The UK has historically underinvested in capital compared to other OECD countries. Lord Darzi’s review of the NHS identified a £37 billion shortfall. This has been exacerbated by in-year transfers to revenue budgets to prop up day-to-day spending. Lack of capital investment is identified by Lord Darzi and independent think tanks as an impediment to further productivity growth.
To plug this gap, NHS leaders estimate that the NHS needs an additional £6.4 billion per year in capital investment over the next three-year Spending Review (a total additional £19.2 billion investment).
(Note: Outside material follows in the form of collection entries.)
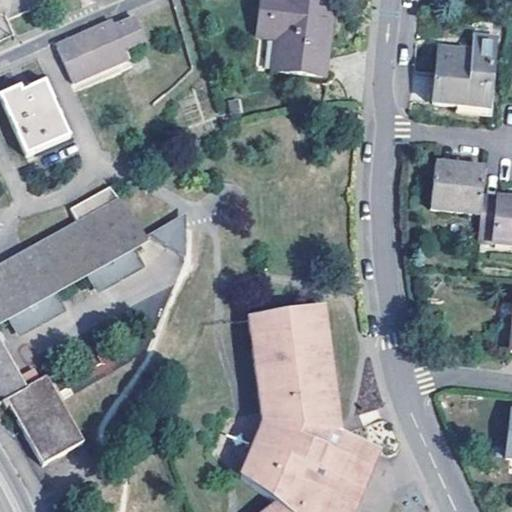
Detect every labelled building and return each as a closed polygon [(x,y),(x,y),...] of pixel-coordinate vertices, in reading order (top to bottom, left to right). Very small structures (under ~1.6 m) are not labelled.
[(333,7),(265,2),(263,41),(285,43),(283,77),(334,81),(337,38),(331,38),(332,31),(333,7)] [(114,28),(57,53),(74,88),(120,68),(115,58),(145,44),(135,22),(115,31),(114,28)] [(437,54),(431,107),(486,112),(493,42),(475,41),(473,57),(437,54)] [(0,102),(25,162),(67,144),(43,88),(21,97),(20,93),(0,101),(0,102)] [(232,108),(236,122),(244,120),(241,105),(232,108)] [(429,214),(479,218),(481,202),(484,174),(473,172),(433,168),(429,214)] [(0,405),(1,405),(5,412),(10,409),(44,467),(84,446),(47,379),(28,389),(0,341),(0,326),(8,321),(15,332),(23,327),(27,336),(60,317),(55,309),(62,305),(56,294),(87,277),(93,287),(101,283),(106,291),(139,272),(134,263),(142,259),(137,249),(148,243),(129,215),(109,189),(68,213),(76,227),(0,269),(0,405)] [(511,204),(501,203),(481,202),(479,218),(476,246),(511,249),(511,204)] [(186,216),(148,237),(185,259),(186,216)] [(339,407),(335,383),(330,380),(328,369),(332,365),(329,341),(323,338),(321,327),(326,321),(324,309),(248,320),(250,331),(256,333),(258,347),(252,351),(257,378),(263,381),(264,392),(259,396),(262,418),(269,421),(267,433),(260,434),(251,455),(255,461),(250,470),(244,471),(240,480),(274,504),(280,508),(274,511),(349,511),(348,511),(375,450),(343,435),(335,432),(334,420),(332,408),(339,407)] [(343,435),(339,407),(332,408),(334,420),(335,432),(343,435)] [(269,421),(262,418),(263,427),(260,434),(267,433),(269,421)] [(355,511),(381,453),(375,450),(348,511),(349,511),(355,511)] [(251,455),(244,471),(250,470),(255,461),(251,455)]
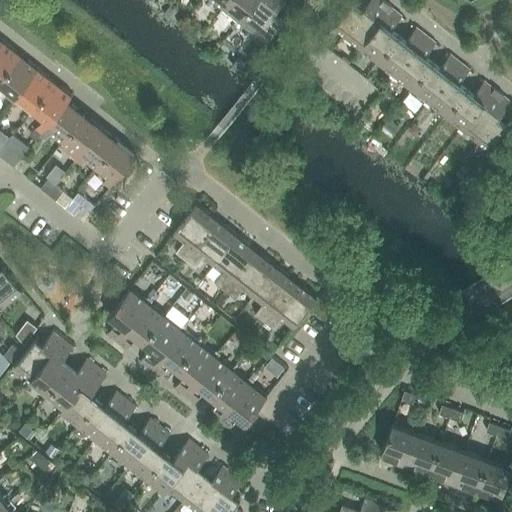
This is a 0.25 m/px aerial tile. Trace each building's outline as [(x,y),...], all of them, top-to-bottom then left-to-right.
[(228,0),(223,8),(240,21),(256,0),(228,0)] [(256,0),(240,21),(266,42),(283,22),(273,14),(284,0),(256,0)] [(350,6),(333,27),(360,48),(392,8),(381,0),(370,0),(359,14),(350,6)] [(377,62),(397,36),(390,31),(402,16),(392,8),(360,48),(377,62)] [(394,75),(426,35),(416,27),(404,42),(397,36),(377,62),(394,75)] [(394,75),(411,89),(431,63),(424,58),(436,42),(426,35),(394,75)] [(0,80),(19,56),(13,51),(14,49),(4,41),(0,45),(0,80)] [(411,89),(428,102),(460,61),(450,54),(438,69),(431,63),(411,89)] [(6,96),(12,101),(38,67),(27,59),(26,62),(19,56),(0,80),(0,83),(9,91),(6,96)] [(428,102),(445,115),(465,90),(458,84),(470,69),(460,61),(428,102)] [(22,101),(33,109),(53,83),(46,78),(48,76),(38,67),(12,101),(18,106),(22,101)] [(445,115),(462,129),(494,88),(484,80),(472,95),(465,90),(445,115)] [(59,88),(53,83),(33,109),(43,118),(35,128),(41,133),(67,100),(72,94),(61,86),(59,88)] [(494,88),(462,129),(489,150),(505,129),(496,121),(511,101),(494,88)] [(51,133),(62,142),(82,116),(76,111),(78,108),(67,100),(41,133),(47,138),(51,133)] [(69,155),(75,160),(101,127),(91,118),(89,121),(82,116),(62,142),(73,150),(69,155)] [(85,160),(96,169),(116,143),(110,137),(112,135),(101,127),(75,160),(81,165),(85,160)] [(0,154),(14,166),(22,157),(30,147),(13,134),(0,151),(0,154)] [(116,143),(96,169),(107,177),(103,182),(109,187),(136,154),(125,145),(123,148),(116,143)] [(22,157),(14,166),(22,172),(30,163),(22,157)] [(41,187),(48,193),(56,184),(48,178),(41,187)] [(56,184),(48,193),(56,199),(63,190),(56,184)] [(176,251),(186,259),(215,221),(209,216),(211,213),(197,203),(173,233),(184,241),(176,251)] [(75,214),(83,221),(90,211),(82,205),(75,214)] [(204,257),(213,264),(237,234),(224,224),(222,226),(215,221),(186,259),(196,267),(204,257)] [(215,282),(225,290),(255,252),(249,247),(251,245),(237,234),(213,264),(223,272),(215,282)] [(243,288),(253,296),(277,265),(263,255),(261,257),(255,252),(225,290),(235,298),(243,288)] [(255,313),(265,321),(295,283),(288,278),(290,276),(277,265),(253,296),(263,303),(255,313)] [(0,309),(23,290),(3,266),(0,268),(0,309)] [(295,283),(265,321),(275,329),(283,319),(293,327),(317,297),(303,286),(301,288),(295,283)] [(107,334),(117,341),(148,301),(131,287),(108,316),(116,322),(107,334)] [(136,337),(143,343),(165,314),(148,301),(117,341),(126,349),(136,337)] [(140,360),(150,368),(182,328),(165,314),(143,343),(150,348),(140,360)] [(170,364),(177,370),(199,341),(182,328),(150,368),(160,376),(170,364)] [(13,366),(31,380),(63,339),(53,331),(43,343),(36,337),(13,366)] [(31,380),(48,393),(70,365),(63,359),(72,347),(63,339),(31,380)] [(174,387),(184,395),(216,354),(199,341),(177,370),(184,375),(174,387)] [(203,391),(210,396),(233,368),(216,354),(184,395),(194,403),(203,391)] [(48,393),(64,406),(65,406),(97,366),(87,358),(77,370),(70,365),(48,393)] [(59,411),(77,425),(100,397),(93,391),(107,374),(97,366),(65,406),(64,406),(59,411)] [(208,414),(218,421),(250,381),(233,368),(210,396),(218,402),(208,414)] [(250,381),(218,421),(228,429),(237,417),(245,423),(267,395),(250,381)] [(405,390),(401,399),(412,403),(416,394),(405,390)] [(77,425),(94,439),(126,398),(116,391),(107,403),(100,397),(77,425)] [(94,439),(111,452),(133,424),(126,418),(136,406),(126,398),(94,439)] [(439,413),(449,417),(453,408),(442,404),(439,413)] [(453,408),(449,417),(460,421),(464,412),(453,408)] [(111,452),(128,466),(160,425),(150,417),(141,429),(133,424),(111,452)] [(486,431),(497,434),(500,425),(490,421),(486,431)] [(390,460),(405,466),(417,432),(392,423),(381,453),(391,457),(390,460)] [(128,466),(145,479),(167,451),(160,445),(170,433),(160,425),(128,466)] [(500,425),(497,434),(507,438),(511,429),(500,425)] [(421,468),(430,471),(441,441),(417,432),(405,466),(420,471),(421,468)] [(163,493),(167,487),(166,487),(198,446),(188,439),(174,456),(167,451),(145,479),(163,493)] [(437,478),(452,483),(464,450),(441,441),(430,471),(438,475),(437,478)] [(167,487),(183,500),(206,472),(198,466),(208,454),(198,446),(166,487),(167,487)] [(468,486),(477,489),(488,459),(464,450),(452,483),(467,489),(468,486)] [(511,467),(488,459),(477,489),(485,492),(484,495),(500,501),(511,469),(511,467)] [(183,500),(198,511),(201,511),(232,473),(222,465),(213,477),(206,472),(183,500)] [(232,473),(201,511),(229,511),(240,499),(232,493),(242,481),(232,473)] [(343,504),(339,511),(397,511),(399,508),(366,496),(360,510),(343,504)] [(0,511),(16,511),(8,501),(0,507),(0,511)]
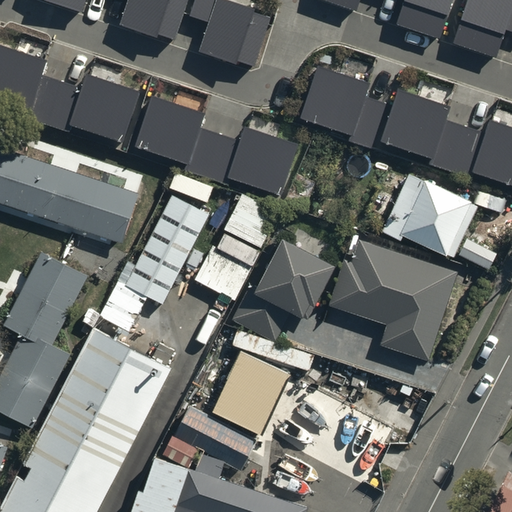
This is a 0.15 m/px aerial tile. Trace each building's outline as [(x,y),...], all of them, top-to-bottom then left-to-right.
[(51,0),(79,9),(82,0),(96,0),(124,9),(119,23),(172,40),(185,0),(51,0)] [(195,0),(190,15),(208,21),(198,52),(253,70),(271,15),(224,0),(195,0)] [(320,0),(356,12),(360,0),(404,0),(397,24),(439,38),(451,0),(320,0)] [(511,0),(468,0),(453,45),(497,60),(507,31),(511,32),(511,0)] [(45,61),(0,45),(0,101),(28,111),(25,119),(68,133),(70,125),(121,142),(138,91),(85,74),(81,88),(41,74),(45,61)] [(450,108),(400,91),(395,107),(364,97),(369,83),(319,66),(301,118),(351,134),(349,141),(380,152),(383,141),(433,158),(430,166),(473,180),(476,172),(511,183),(511,127),(491,121),(486,135),(446,122),(450,108)] [(203,114),(151,97),(135,147),(185,163),(183,171),(225,186),(228,178),(279,194),(296,144),(243,127),(238,141),(198,127),(203,114)] [(137,188),(0,141),(0,195),(121,237),(137,188)] [(479,198),(409,168),(384,225),(454,255),(479,198)] [(211,188),(177,174),(171,187),(206,201),(211,188)] [(280,211),(244,194),(219,249),(213,247),(197,281),(239,300),(280,211)] [(210,214),(172,195),(135,264),(128,260),(99,316),(131,333),(149,297),(162,304),(210,214)] [(251,278),(233,313),(274,333),(289,302),(301,308),(308,294),(314,297),(334,255),(282,229),(257,281),(251,278)] [(343,255),(328,301),(387,321),(380,340),(428,356),(458,268),(359,235),(351,258),(343,255)] [(89,270),(43,247),(7,320),(21,327),(0,369),(0,405),(33,423),(71,347),(55,339),(89,270)] [(0,499),(0,503),(17,511),(90,511),(171,358),(94,319),(0,499)] [(240,344),(212,404),(261,427),(290,367),(240,344)] [(189,400),(175,425),(241,460),(254,435),(189,400)] [(195,447),(173,511),(304,511),(308,500),(267,487),(219,472),(224,457),(195,447)] [(168,511),(187,461),(154,449),(131,511),(168,511)] [(511,511),(511,471),(508,470),(486,511),(511,511)]
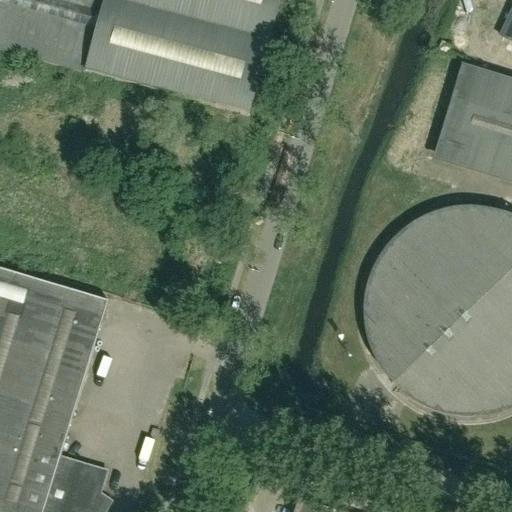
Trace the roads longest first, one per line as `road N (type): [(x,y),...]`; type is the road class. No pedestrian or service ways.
road 1 (unclassified): [(215,424),(338,0)]
road 2 (unclassified): [(511,502),(215,424)]
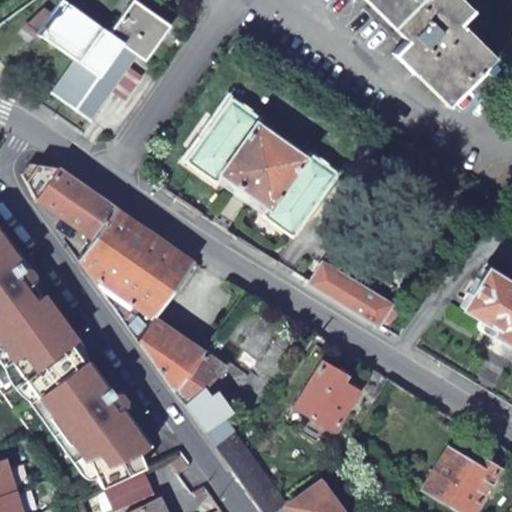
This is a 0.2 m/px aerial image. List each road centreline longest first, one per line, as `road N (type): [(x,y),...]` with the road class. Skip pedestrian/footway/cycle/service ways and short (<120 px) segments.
road 1 (secondary): [(511,435),(27,128)]
road 2 (residential): [(0,182),(243,511)]
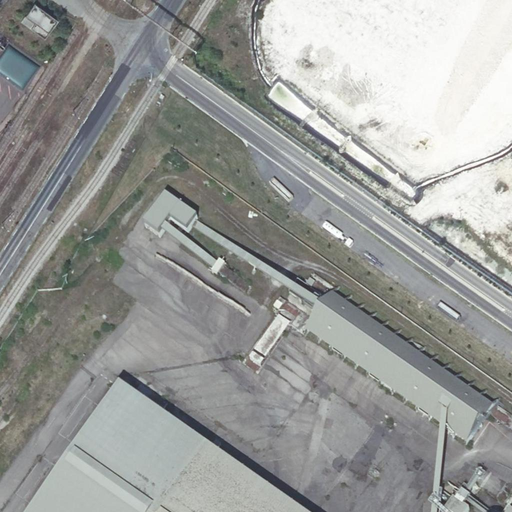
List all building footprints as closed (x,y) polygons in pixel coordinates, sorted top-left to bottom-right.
[(55,19),(32,2),(23,15),(35,24),(32,28),(44,36),(55,19)] [(165,197),(144,227),(159,237),(171,221),(187,232),(197,219),(165,197)] [(209,253),(212,247),(171,223),(166,231),(172,235),(169,240),(212,265),(217,257),(209,253)] [(335,291),(336,289),(314,274),(306,286),(298,280),(289,293),(319,313),(335,291)] [(500,396),(339,284),(336,289),(335,291),(319,313),(315,319),(310,326),(471,438),(500,396)] [(275,304),(273,307),(278,310),(275,315),(279,318),(279,317),(290,325),(296,330),(306,316),(280,298),(275,304)] [(188,511),(225,460),(122,387),(34,511),(188,511)] [(300,511),(225,460),(188,511),(300,511)] [(511,511),(511,504),(504,498),(493,511),(511,511)]
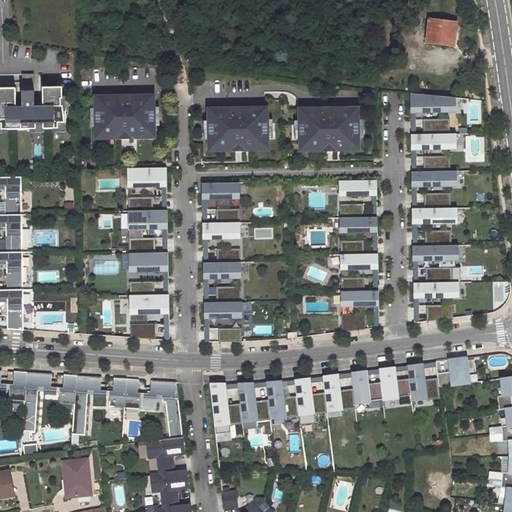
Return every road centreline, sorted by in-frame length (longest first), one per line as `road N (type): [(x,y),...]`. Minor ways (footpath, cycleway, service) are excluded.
road 1 (residential): [(396,170),(184,176)]
road 2 (unclassified): [(189,361),(398,344)]
road 3 (unclassified): [(0,347),(189,361)]
road 4 (residential): [(189,361),(184,176)]
road 5 (residential): [(398,344),(396,170)]
road 6 (residential): [(189,361),(206,511)]
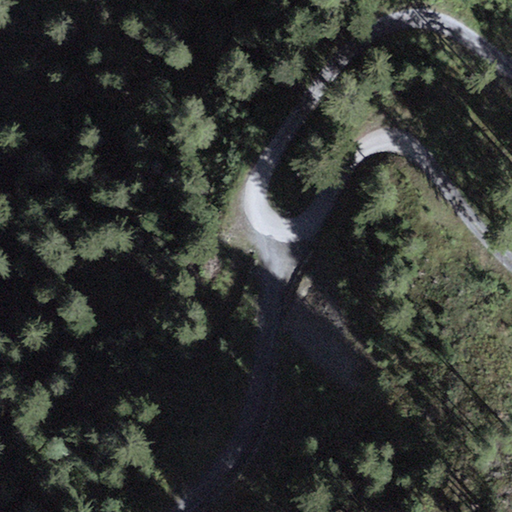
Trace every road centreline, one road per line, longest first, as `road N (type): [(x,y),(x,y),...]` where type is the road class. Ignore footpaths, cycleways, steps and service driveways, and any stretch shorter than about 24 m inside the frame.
road 1 (track): [(511,69),(428,19),(378,28),(307,100),(255,197),(268,222),(298,228),(313,219),(363,147),(397,140),(419,154),(511,263)]
road 2 (track): [(289,230),(245,433),(178,511)]
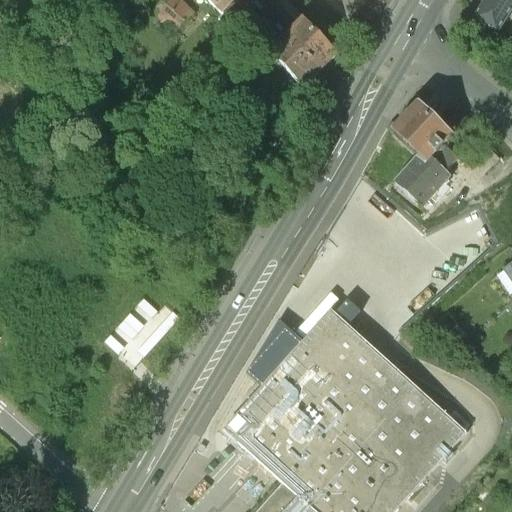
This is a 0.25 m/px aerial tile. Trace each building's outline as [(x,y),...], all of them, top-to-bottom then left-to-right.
[(202,24),(175,0),(166,0),(153,15),(184,43),(202,24)] [(204,0),(222,19),(239,4),(242,0),(204,0)] [(279,0),(263,0),(271,8),(279,0)] [(282,0),(279,0),(271,8),(293,31),(303,21),(282,0)] [(511,0),(485,0),(473,21),(496,34),(511,8),(511,0)] [(222,19),(219,23),(239,44),(250,35),(268,54),(278,45),(239,4),(222,19)] [(278,45),(268,54),(301,90),(336,56),(303,21),(293,31),(278,45)] [(202,24),(184,43),(192,51),(210,32),(202,24)] [(417,107),(398,130),(392,124),(386,130),(417,158),(443,129),(417,107)] [(459,114),(443,129),(453,137),(469,122),(459,114)] [(482,146),(467,161),(483,176),(497,160),(482,146)] [(444,147),(425,166),(417,158),(393,185),(420,210),(450,178),(446,172),(458,160),(444,147)] [(283,488),(309,511),(396,511),(464,436),(331,315),(223,435),(283,488)] [(309,511),(283,488),(260,511),(309,511)]
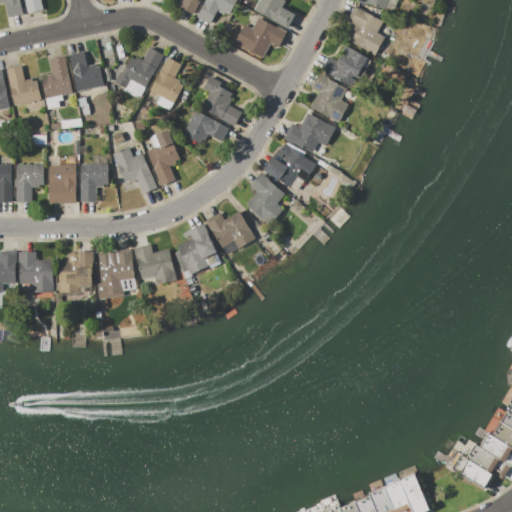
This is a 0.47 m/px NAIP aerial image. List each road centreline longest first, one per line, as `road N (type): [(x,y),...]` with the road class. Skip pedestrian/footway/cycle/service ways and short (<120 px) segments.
road 1 (residential): [(0,227),(119,226),(194,201),(249,150),(330,0)]
road 2 (residential): [(0,44),(136,17),(282,92)]
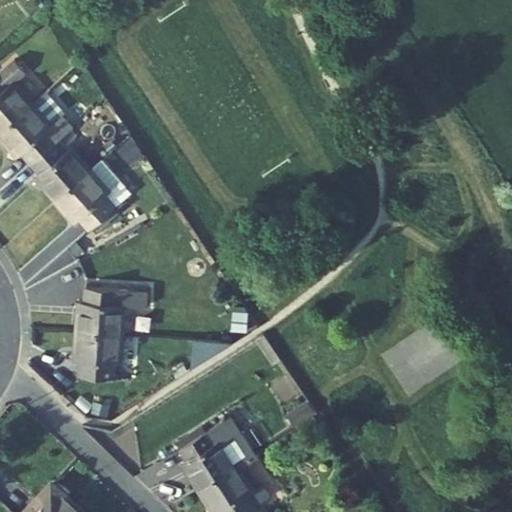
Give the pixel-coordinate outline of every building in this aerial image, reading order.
[(15,58),(0,71),(0,129),(33,101),(14,81),(25,70),(15,58)] [(33,101),(0,129),(0,136),(16,154),(21,151),(30,161),(56,139),(71,126),(61,115),(51,124),(33,101)] [(66,149),(56,139),(30,161),(40,172),(35,176),(55,199),(90,167),(70,145),(66,149)] [(101,158),(90,167),(109,190),(105,194),(115,205),(131,192),(101,158)] [(109,190),(90,167),(55,199),(75,221),(81,218),(90,228),(115,205),(105,194),(109,190)] [(136,209),(122,216),(126,223),(140,216),(136,209)] [(85,300),(80,300),(77,329),(124,333),(126,304),(148,306),(148,290),(131,289),(87,286),(85,300)] [(122,362),(124,333),(77,329),(74,359),(81,360),(80,375),(115,377),(116,362),(122,362)] [(112,403),(96,399),(93,408),(110,412),(112,403)] [(308,400),(287,414),(295,427),(316,413),(308,400)] [(254,452),(230,415),(206,430),(180,447),(188,460),(183,464),(198,488),(238,463),(254,452)] [(180,447),(206,430),(202,424),(176,441),(180,447)] [(258,459),(254,452),(238,463),(241,469),(258,459)] [(241,469),(238,463),(198,488),(212,511),(215,511),(219,510),(220,511),(259,511),(256,505),(264,499),(260,493),(258,494),(254,487),(253,488),(241,469)] [(261,483),(254,487),(258,494),(260,493),(264,499),(269,496),(261,483)] [(82,511),(52,484),(25,511),(82,511)]
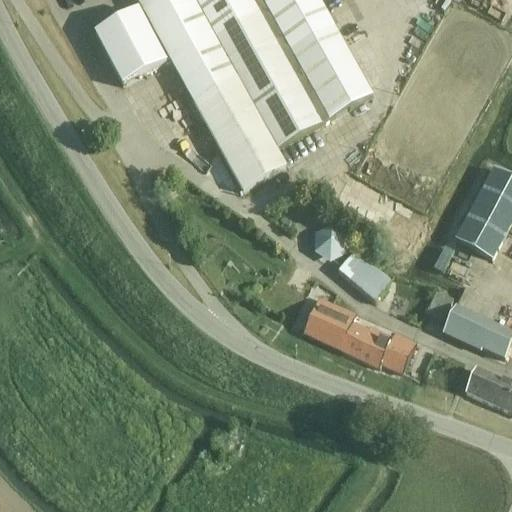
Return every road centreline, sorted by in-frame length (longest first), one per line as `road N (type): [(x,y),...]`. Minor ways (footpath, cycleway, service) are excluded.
road 1 (unclassified): [(511,376),(381,325),(281,244),(125,145)]
road 2 (tertiary): [(234,341),(162,280),(119,222),(0,17)]
road 3 (tertiary): [(511,452),(234,341)]
road 4 (unclassified): [(234,341),(139,187),(125,145)]
road 5 (unclassified): [(125,145),(95,118),(16,0)]
road 6 (unclassified): [(125,145),(115,104),(54,0)]
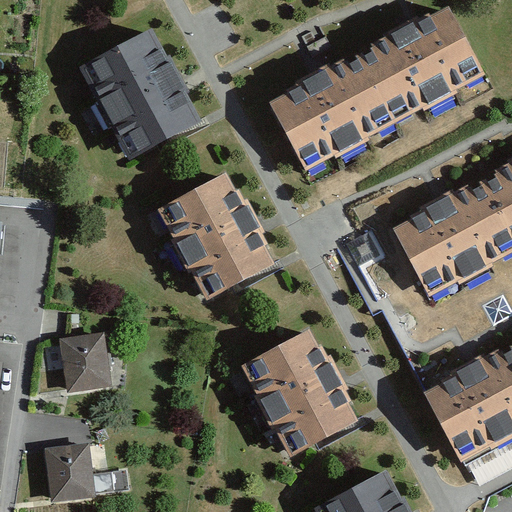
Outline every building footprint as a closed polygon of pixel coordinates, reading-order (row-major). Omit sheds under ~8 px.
[(388,41),(361,55),(397,123),(484,75),(449,11),(431,21),(427,14),(386,36),(388,41)] [(152,32),(81,70),(130,160),(201,122),(152,32)] [(291,94),(271,105),(307,171),(397,123),(361,55),(330,72),(327,68),(288,89),(291,94)] [(511,166),(484,180),(511,232),(511,159),(509,161),(511,166)] [(226,176),(160,212),(207,299),(273,263),(226,176)] [(414,219),(394,230),(430,296),(511,251),(511,232),(484,180),(453,197),(450,193),(411,214),(414,219)] [(309,331),(242,367),(291,457),(358,421),(309,331)] [(103,335),(63,339),(69,391),(109,387),(103,335)] [(446,383),(426,394),(462,460),(511,433),(511,346),(485,361),(482,357),(443,378),(446,383)] [(87,446),(46,451),(52,502),(93,497),(87,446)] [(406,511),(385,472),(315,510),(316,511),(406,511)]
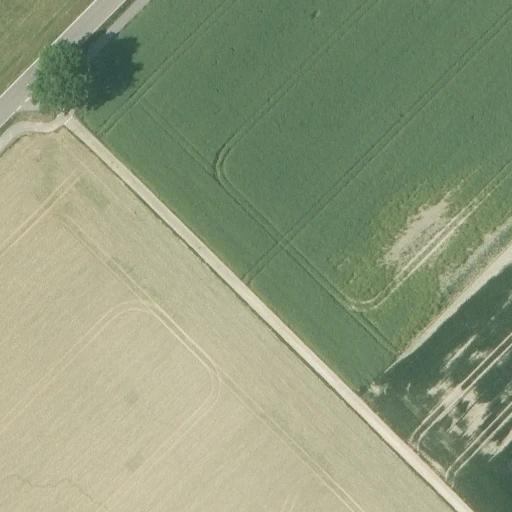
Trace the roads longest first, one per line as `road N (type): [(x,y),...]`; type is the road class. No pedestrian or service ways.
road 1 (track): [(461,511),(29,84)]
road 2 (unclassified): [(0,112),(112,0)]
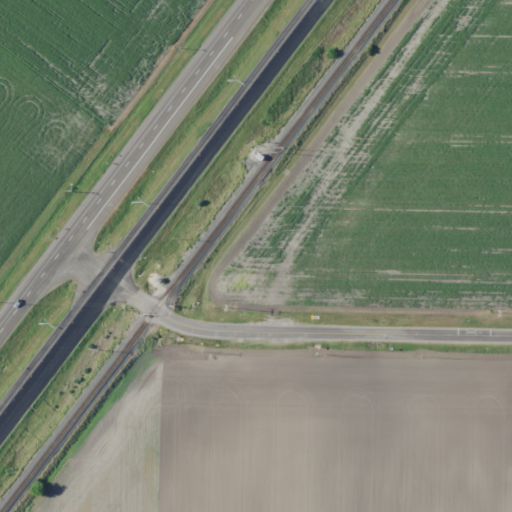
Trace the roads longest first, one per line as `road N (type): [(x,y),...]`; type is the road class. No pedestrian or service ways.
road 1 (trunk): [(0,436),(327,0)]
road 2 (tertiary): [(64,257),(188,327),(511,338)]
road 3 (trunk): [(257,0),(0,339)]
This is essential to efforts to boost NHS productivity growth to 2 per cent per year – a key requirement of the NHS Long Term Workforce plan.
There is consensus on the need for more capital investment in the NHS, but less agreement on how this extra funding should be raised. This discussion paper sets out four approaches and the different models available to raise this funding:
Government borrowing (including Treasury borrowing and the Public Works Loan Board)
Leveraging existing assets (including cash reserves and existing estate)
Private investment (including private finance initiatives/PF2, third-party development and buy-back, mutual investment models, infrastructure and investment partnerships and others that learn from previous experience)
Third-party ownership (classic third-party development, shared ownership and pay per use).
The paper proposes that government could raise additional funding through further government borrowing, making efficiencies in NHS estate and shared investment with patient capital on a project-by-project basis, informed by integrated care board (ICB) infrastructure plans.
It suggests that government should learn from international and domestic models to consider innovative approaches to use private capital to invest in NHS estate.
The discussion paper was developed through engagement with ICB, trust and primary care leaders as well as government and investors.